Matteo Renzi fa dire in giro che Giuseppe Sala era l’unico candidato scelto da lui in queste elezioni che hanno rappresentato una sconfitta per il Partito Democratico: una bugia patetica («Secondo me Giachetti conosce Roma meglio di chiunque altro, ha fatto il capo di gabinetto e ha fatto uno sciopero della fame per la legge elettorale. E’ romano e…romanista», per dirne una) che è perfettamente in linea con l’atteggiamento consolatorio di chi nega la realtà con il risultato di ritrovarsela poi contro nel momento più difficile. I suoi ascari intanto tornano a dire che non vogliono fare accordi con chi dice no a tutto, con gli estremisti, in una parola con la sinistra interna ed esterna al partito. Eppure proprio le modalità con cui è arrivata la vittoria di Sala dovrebbe far riflettere prima del disastro.

giuseppe sala milano
Come è arrivata la vittoria di Sala a Milano: lo spostamento dei voti tra primo e secondo turno (Il Sole 24 Ore, 21 giugno 2016)

Roberto D’Alimonte ha spiegato come ha funzionato lo spostamento dei voti tra primo e secondo turno nel capoluogo:

Il caso di Milano è diverso. E questo deve far riflettere sul come i fattori locali giochino un ruolo importante. Sala ha vinto perché non solo è riuscito a riportare al voto i suoi elettori del primo turno, ma anche perché per lui hanno votato il 91% degli elettori di Rizzo, il candidato della sinistra radicale che al primo turno aveva preso 19.000 voti.
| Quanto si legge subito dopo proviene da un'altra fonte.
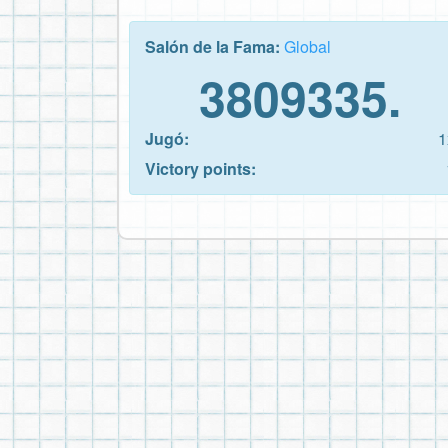
Salón de la Fama:
Global
3809335.
Jugó:
1
Victory points: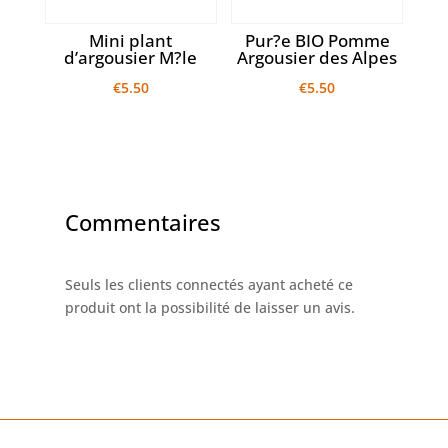
Mini plant
Pur?e BIO Pomme
d’argousier M?le
Argousier des Alpes
€
5.50
€
5.50
Commentaires
Seuls les clients connectés ayant acheté ce
produit ont la possibilité de laisser un avis.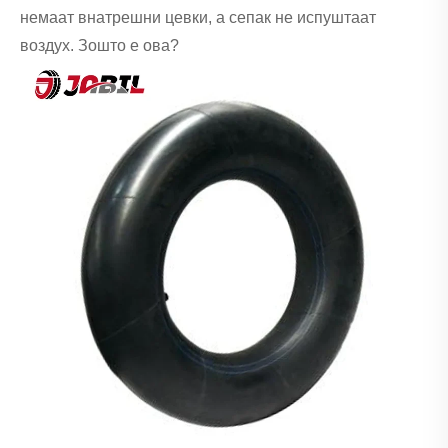
немаат внатрешни цевки, а сепак не испуштаат
воздух. Зошто е ова?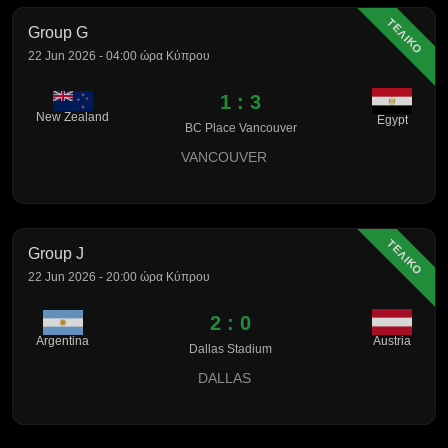
ΤΕΛΙΚΟ
Group G
22 Jun 2026 - 04:00 ώρα Κύπρου
1 : 3
New Zealand
Egypt
BC Place Vancouver
VANCOUVER
ΤΕΛΙΚΟ
Group J
22 Jun 2026 - 20:00 ώρα Κύπρου
2 : 0
Argentina
Austria
Dallas Stadium
DALLAS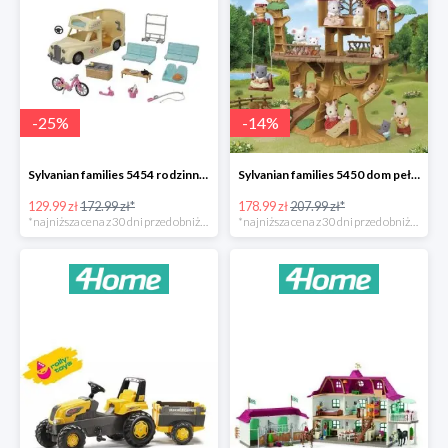
-
25
%
-
14
%
Sylvanian families 5454 rodzinny kamper -25%
Sylvanian families 5450 dom pełen przygód na drzewie -14%
129.99 zł
172.99 zł*
178.99 zł
207.99 zł*
*najniższa cena z 30 dni przed obniżką
*najniższa cena z 30 dni przed obniżką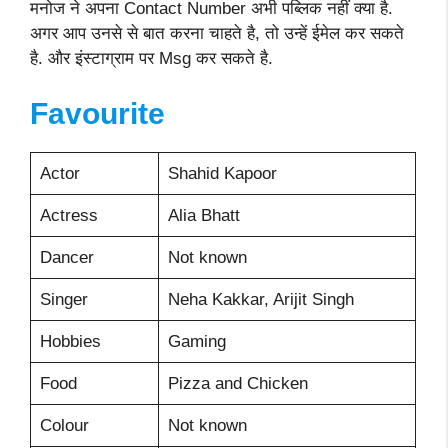
मनोज ने अपना Contact Number अभी पब्लिक नहीं क्या है.
अगर आप उनसे से बात करना चाहते है, तो उन्हें ईमेल कर सकते
है. और इंस्टाग्राम पर Msg कर सकते है.
Favourite
Actor
Shahid Kapoor
Actress
Alia Bhatt
Dancer
Not known
Singer
Neha Kakkar, Arijit Singh
Hobbies
Gaming
Food
Pizza and Chicken
Colour
Not known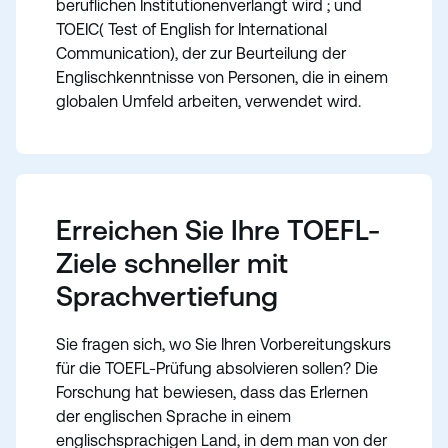
beruflichen Institutionenverlangt wird ; und
TOEIC( Test of English for International
Communication), der zur Beurteilung der
Englischkenntnisse von Personen, die in einem
globalen Umfeld arbeiten, verwendet wird.
Erreichen Sie Ihre TOEFL-
Ziele schneller mit
Sprachvertiefung
Sie fragen sich, wo Sie Ihren Vorbereitungskurs
für die TOEFL-Prüfung absolvieren sollen? Die
Forschung hat bewiesen, dass das Erlernen
der englischen Sprache in einem
englischsprachigen Land, in dem man von der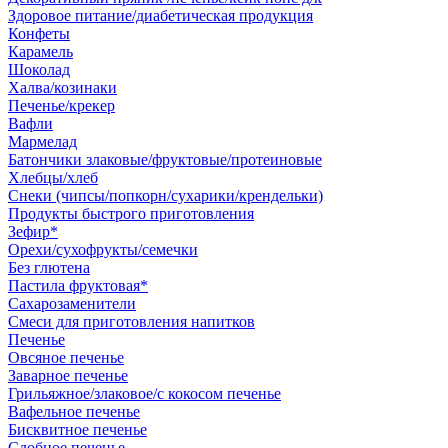
Здоровое питание/диабетическая продукция
Конфеты
Карамель
Шоколад
Халва/козинаки
Печенье/крекер
Вафли
Мармелад
Батончики злаковые/фруктовые/протеиновые
Хлебцы/хлеб
Снеки (чипсы/попкорн/сухарики/крендельки)
Продукты быстрого приготовления
Зефир*
Орехи/сухофрукты/семечки
Без глютена
Пастила фруктовая*
Сахарозаменители
Смеси для приготовления напитков
Печенье
Овсяное печенье
Заварное печенье
Грильяжное/злаковое/с кокосом печенье
Вафельное печенье
Бисквитное печенье
Сдобное печенье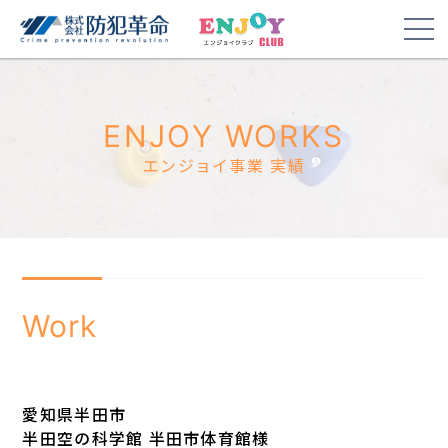
ENJOY WORKS
エンジョイ事業 実績
Work
愛知県半田市
半田空の科学館 半田市体育館様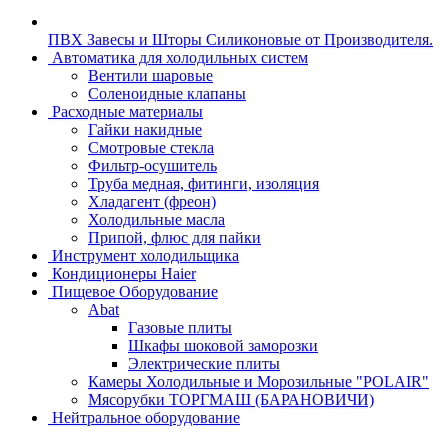
ПВХ Завесы и Шторы Силиконовые от Производителя.
Автоматика для холодильных систем
Вентили шаровые
Соленоидные клапаны
Расходные материалы
Гайки накидные
Смотровые стекла
Фильтр-осушитель
Труба медная, фитинги, изоляция
Хладагент (фреон)
Холодильные масла
Припой, флюс для пайки
Инструмент холодильщика
Кондиционеры Haier
Пищевое Оборудование
Abat
Газовые плиты
Шкафы шоковой заморозки
Электрические плиты
Камеры Холодильные и Морозильные "POLAIR"
Мясорубки ТОРГМАШ (БАРАНОВИЧИ)
Нейтральное оборудование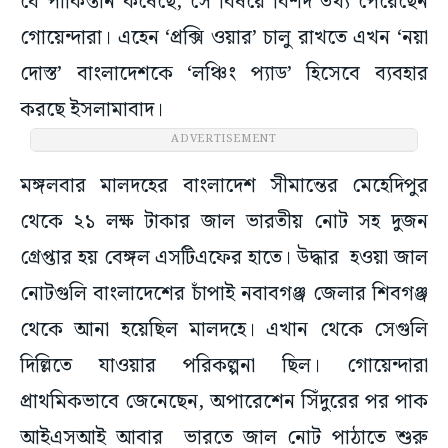
যে পাকিস্তান কষেছে, সে বিষয়ে বিশদ তথ্য পেয়েছেন
গোয়েন্দারা। এহেন ‘প্রক্সি ওয়ার’ চালু রাখতে এখন ‘নয়া
দোস্ত’ বাংলাদেশকে ‘লঞ্চিং প্যাড’ হিসেবে ব্যবহার
করছে ইসলামাবাদ।
ADVERTISEMENT
মঙ্গলবার মালদহের বাংলাদেশ সীমান্তের মেহেদিপুর
থেকে ২১ লক্ষ টাকার জাল ভারতীয় নোট সহ দুজন
গ্রেপ্তার হয় বেঙ্গল এসটিএফের হাতে। উদ্ধার হওয়া জাল
নোটগুলি বাংলাদেশের চাঁপাই নবাবগঞ্জ জেলার শিবগঞ্জ
থেকে আনা হয়েছিল মালদহে। এখান থেকে সেগুলি
দিল্লিতে যাওয়ার পরিকল্পনা ছিল। গোয়েন্দারা
প্রাথমিকভাবে জেনেছেন, অপারেশেন সিঁদুরের পর পাক
আইএসআই আবার ভারতে জাল নোট পাঠাতে শুরু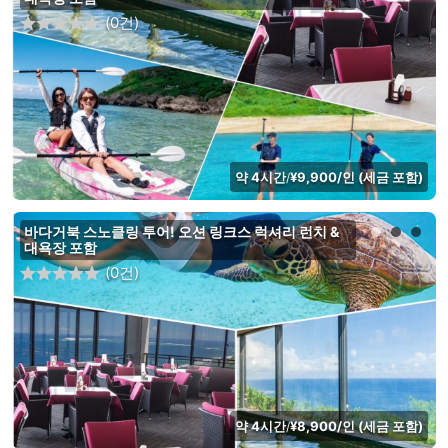
(0건)
약 4시간
¥9,900/인 (세금 포함)
/
바다거북 스노클링 투어! 오션 링크스 럭셔리 런치 &
대욕장 포함
(0건)
약 4시간
¥8,900/인 (세금 포함)
/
La differenza finale tra Sala e Parisi è stata di 17.000 voti. Altro dato interessante a Milano è relativo al comportamento degli elettori del M5s che si sono astenuti in massa. Per la precisione l’88%. In pochissimi hanno votato il candidato del centro-destra e praticamente nessuno, considerando l’errore statistico, ha votato Sala.

Chi ha orecchie per intendere, intenda.